We can say that the ensemble consists of a Reactive Lattice Gas Automata (RLGA) on a three-dimensional cartesian lattice L×L×L with periodic boundary conditions. At the start, a large number of copies of cells populate the simulated volume. The relative proportion of lymphocytes and monocytes is set as in the standard human white blood cell counts [41]. Macrophages, that are the only agents whose internal dynamics is fully specified by the network show in Fig. 1, are initialised with the gene-state equal to zero meaning that the nodes of the network are in the inactive form (see below)). The rules R1–R15 (respectively Eq. (11)–(15)) are then applied in each lattice point. After that, all entities diffuse randomly on the lattice with equal speed.

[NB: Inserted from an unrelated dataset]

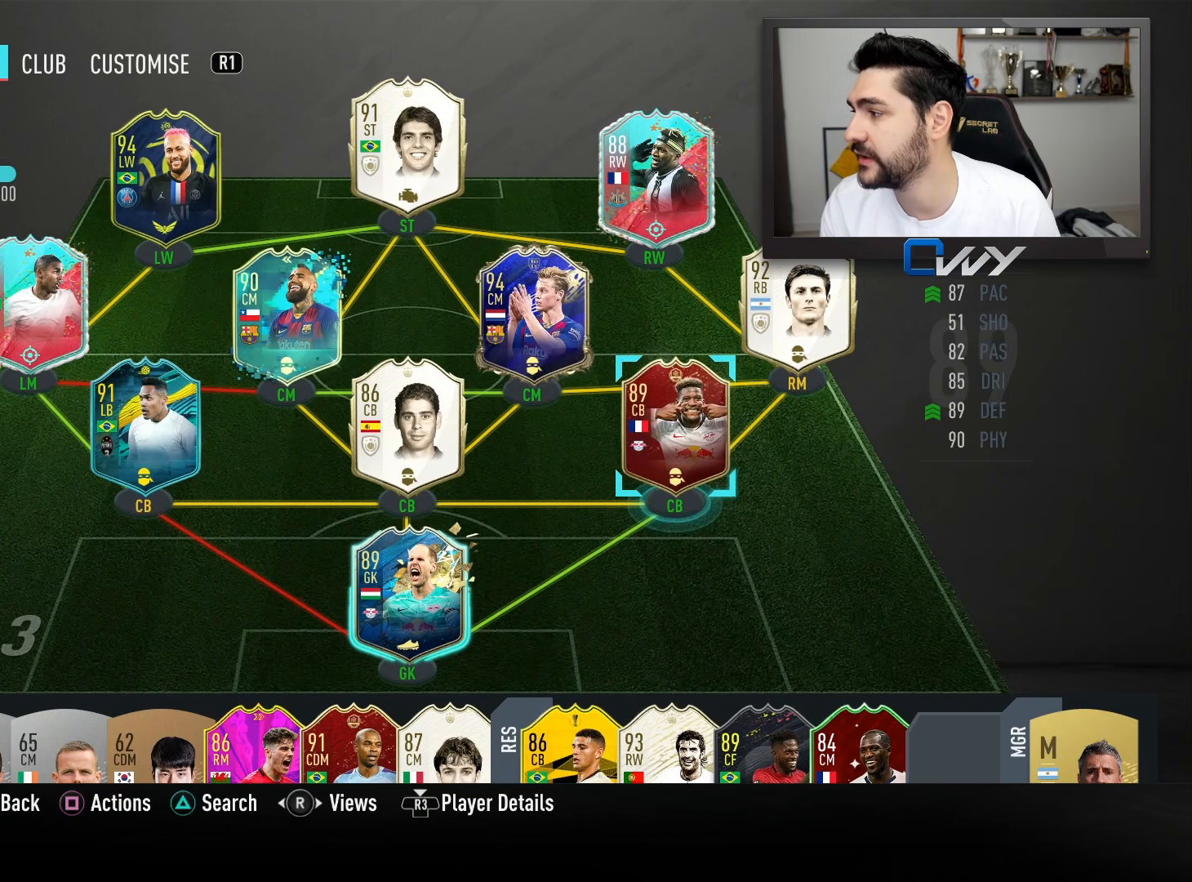
{"buttons": [], "left_stick": "center", "right_stick": "center", "events": [[67, "left_stick", "right"], [200, "left_stick", "center"]]}
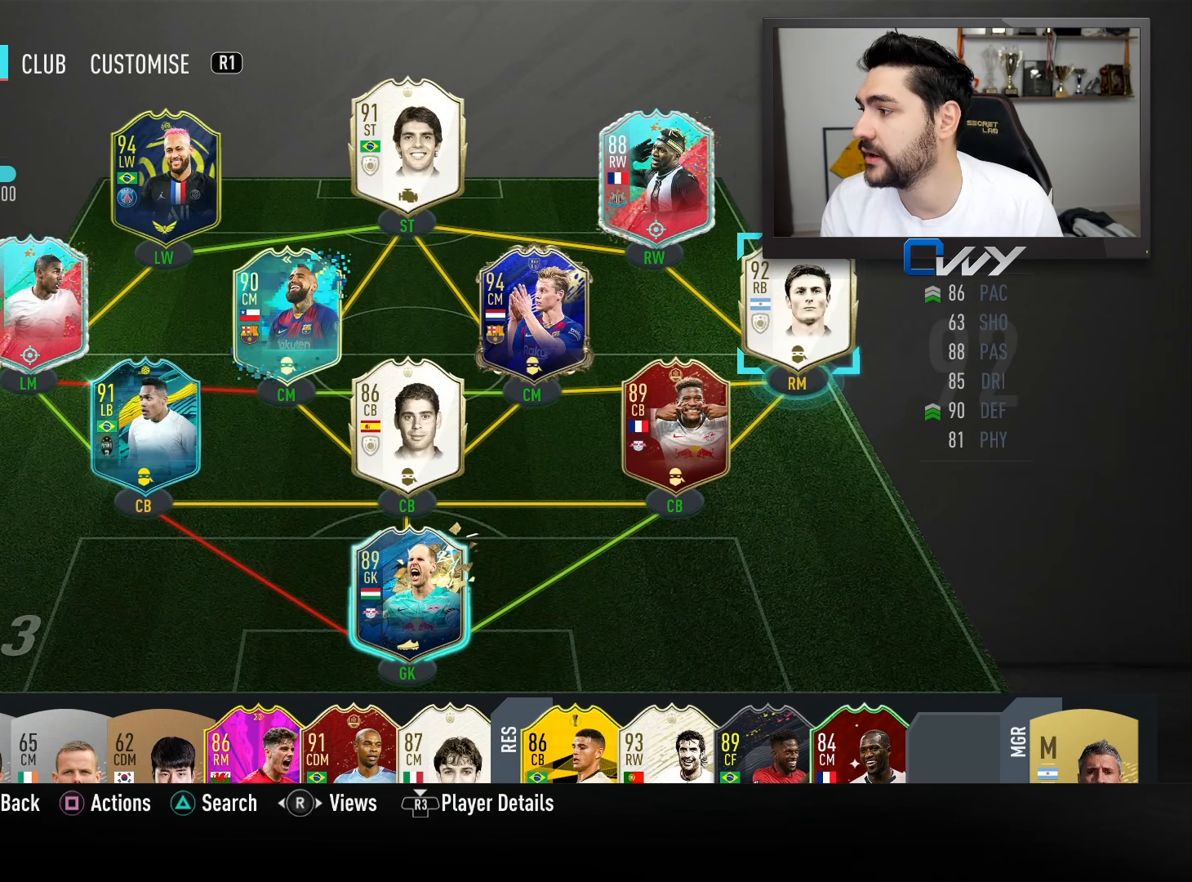
{"buttons": [], "left_stick": "center", "right_stick": "center", "events": [[283, "left_stick", "left"], [433, "left_stick", "center"]]}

In this respect the lattice represents a homogenous media and a lack of differences in the diffusion speed of the various cells and molecules does not affect the “logic” of the model, which is what we are more interested in studying.

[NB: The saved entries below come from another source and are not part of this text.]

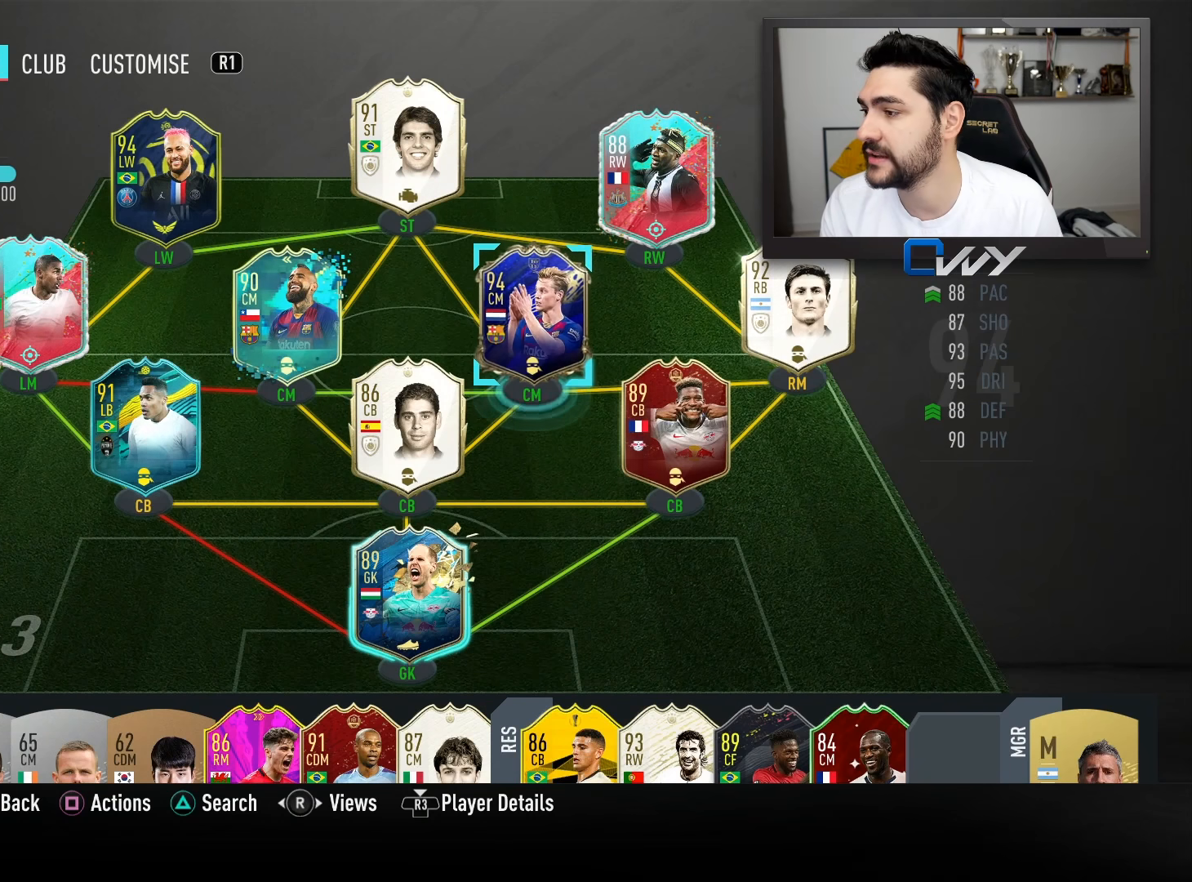
{"buttons": [], "left_stick": "center", "right_stick": "center", "events": []}
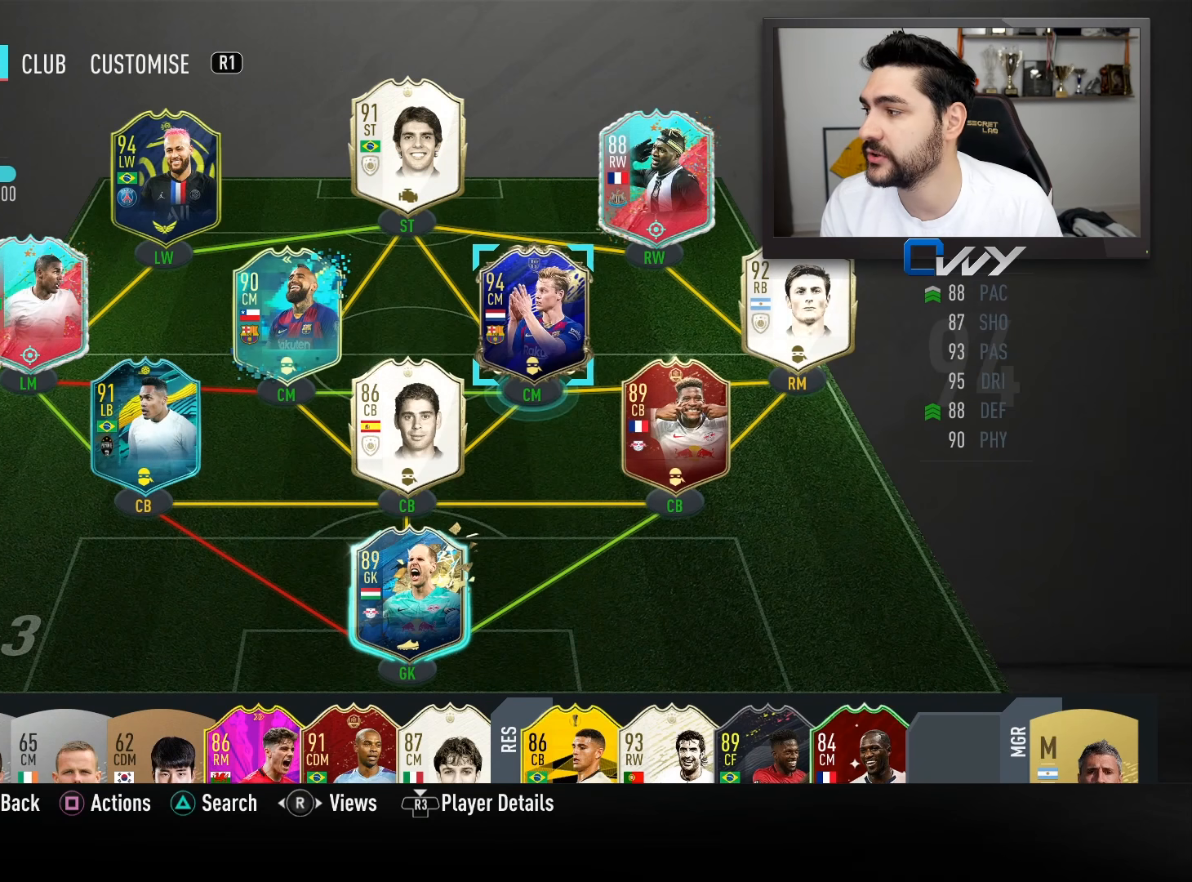
{"buttons": [], "left_stick": "center", "right_stick": "center", "events": [[217, "left_stick", "left"], [317, "left_stick", "center"]]}
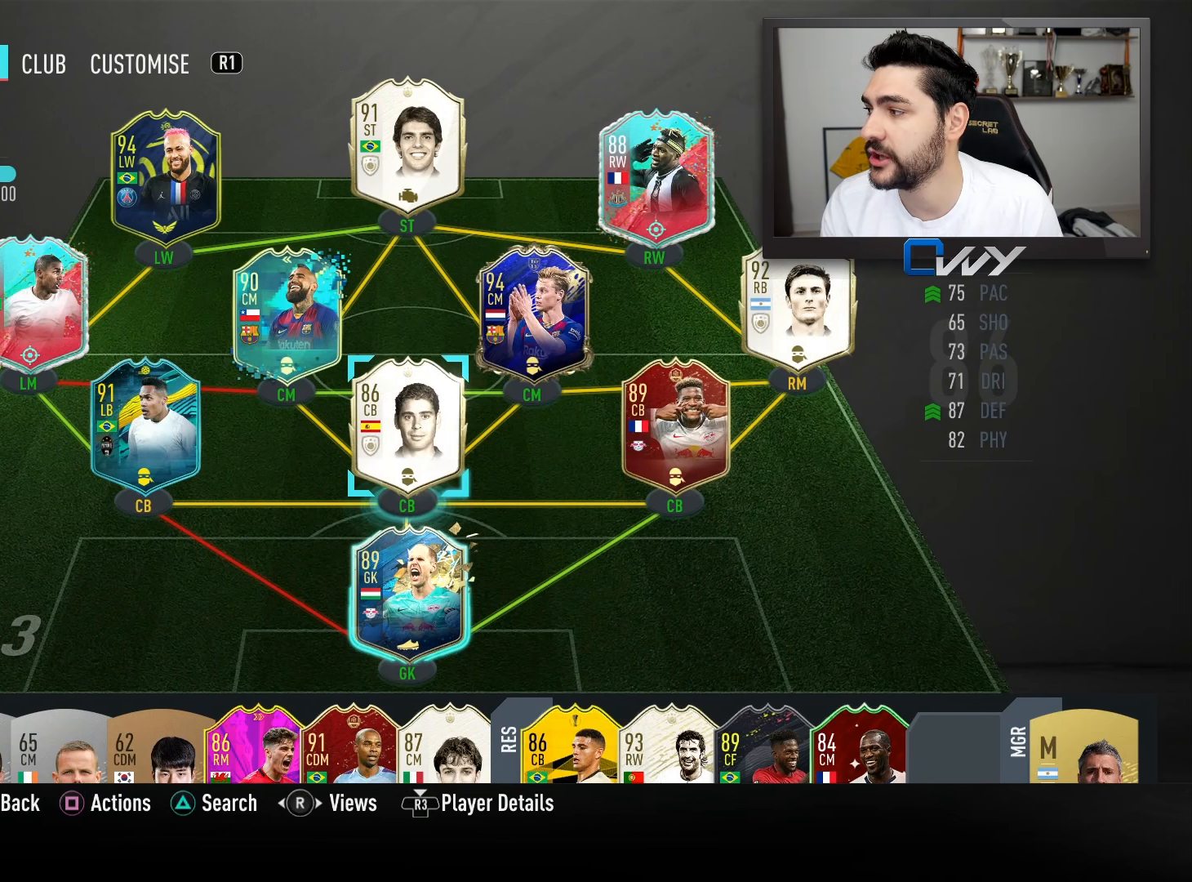
{"buttons": [], "left_stick": "center", "right_stick": "center", "events": [[267, "left_stick", "left"], [383, "left_stick", "center"]]}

The rule for macrophage differentiation
The last rules of the mesoscopic model implements the differentiation of the macrophages from the undifferentiated M
0 phenotype to either M
1 or M
2. They realise the connection between the two levels of the multiscale description of the model.

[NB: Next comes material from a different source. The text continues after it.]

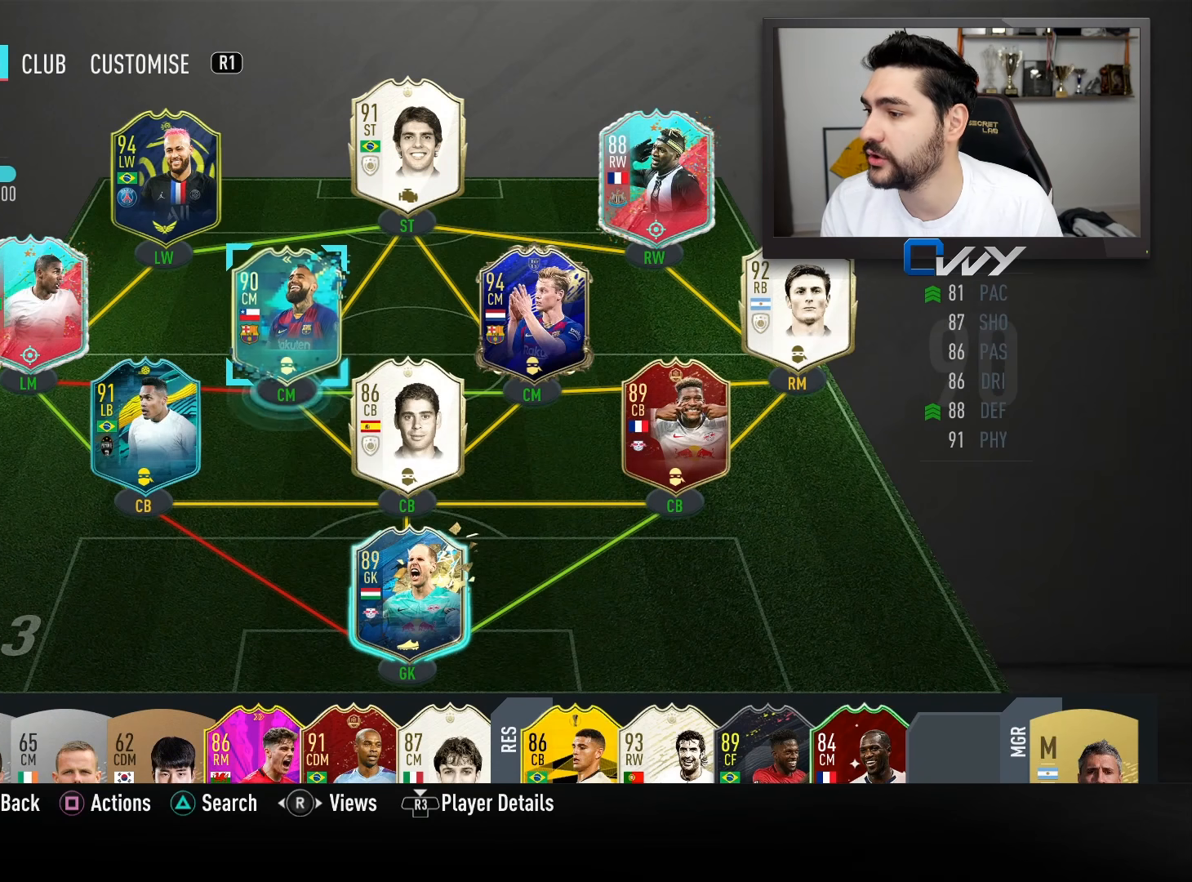
{"buttons": [], "left_stick": "center", "right_stick": "center", "events": []}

As already mentioned, the networks in the ensemble are initialised as \(\bar {x_{0}} = \bar {0}\), that is, all genes are not expressed in the initially populating phenotype M
0. The differentiation is then performed according to the following rule
$$\begin{array}{*{20}l} M_{0}^{a,p} & \overset{f_{1}}{\longrightarrow} M_{1}^{a,p} \end{array} $$
(16)
$$\begin{array}{*{20}l} M_{0}^{a,p} & \overset{f_{2}}{\longrightarrow} M_{2}^{a,p} \end{array} $$
(17)
where the macrophage has to be either active (superscript a) or presenting (superscript p) and the f
1 and f
2 are two probability functions defined as follows
$${} f_{1} \!\equiv\! \left\{ \begin{array}{lr} 1, & S(\bar{x}_{t} \wedge I,k) \,=\, X_{1}\\ 0, & \text{otherwise}\\ \end{array} \right. \qquad f_{2} \equiv \left\{ \begin{array}{lr} 1, & S(\bar{x}_{t} \wedge I,k) = X_{2}\\ 0, & \text{otherwise}\\ \end{array} \right. $$
with
$$S(\bar{x}_{t} \wedge I,k) = \underbrace{F \circ F \circ \cdots \circ F}_{\mathrm{k}} (\bar{x}_{t} \wedge I). $$
Thus, if the network state attained after k synchronous application of the Boolean dynamics F(·) reaches an attractor X
1 or X
2, then the macrophage is considered committed, that is, terminally differentiated to the type-1 or type-2. Otherwise the state remains \(\bar {x}_{t+k}\) and the macrophages is still undifferentiated (i.e., M
0). Specifically, \(S(\bar {x}_{t} \wedge I,k)\) is the state of the network after k application of the function F(·) starting from \(\bar {x}_{t}\) and after the input nodes have been updated with I=(IFNg,IL10,IL4,LPS) where LPS here means Ag with LPS on its surface membrane. In other words \(\bar {x}_{t} \wedge I\) is the vector \(\bar {x}_{t}\) with the values corresponding to IFNg, IL10, LPS and IL4 updated with the values in I (see extracellular stimuli layer in Fig. 1). Now if
$$\forall k>0, k\in \mathbb{N}, \quad S(\bar{x}_{t} \wedge I,k) = \bar{x}_{t} \wedge I $$
this means that the dynamics has converged to a fixed point. We call X
1 the fixed point associated to the phenotype M
1 and X
2 the fixed point associated to the phenotype M
2. By construction X
1≠X
2 and therefore it follows that in rules R16 and R17 (respectively in Eqs. (16) and (17)) it must be that at any time f
1+f
2≤1 (i.e., none or only one of the two steady state is reached). In other words, each network of the ensemble representing a macrophage initially in the undifferentiated state has the chance to differentiate at each discrete step on the basis of its current state \(\bar {x}_{t}\) and the input I, which in turn is given by the local (i.e., in the same lattice site) “concentration” of IFNg, IL10, IL4 and antigen with LPS in the current lattice location (the lattice location has not been indicated in the formalism above for simplicity).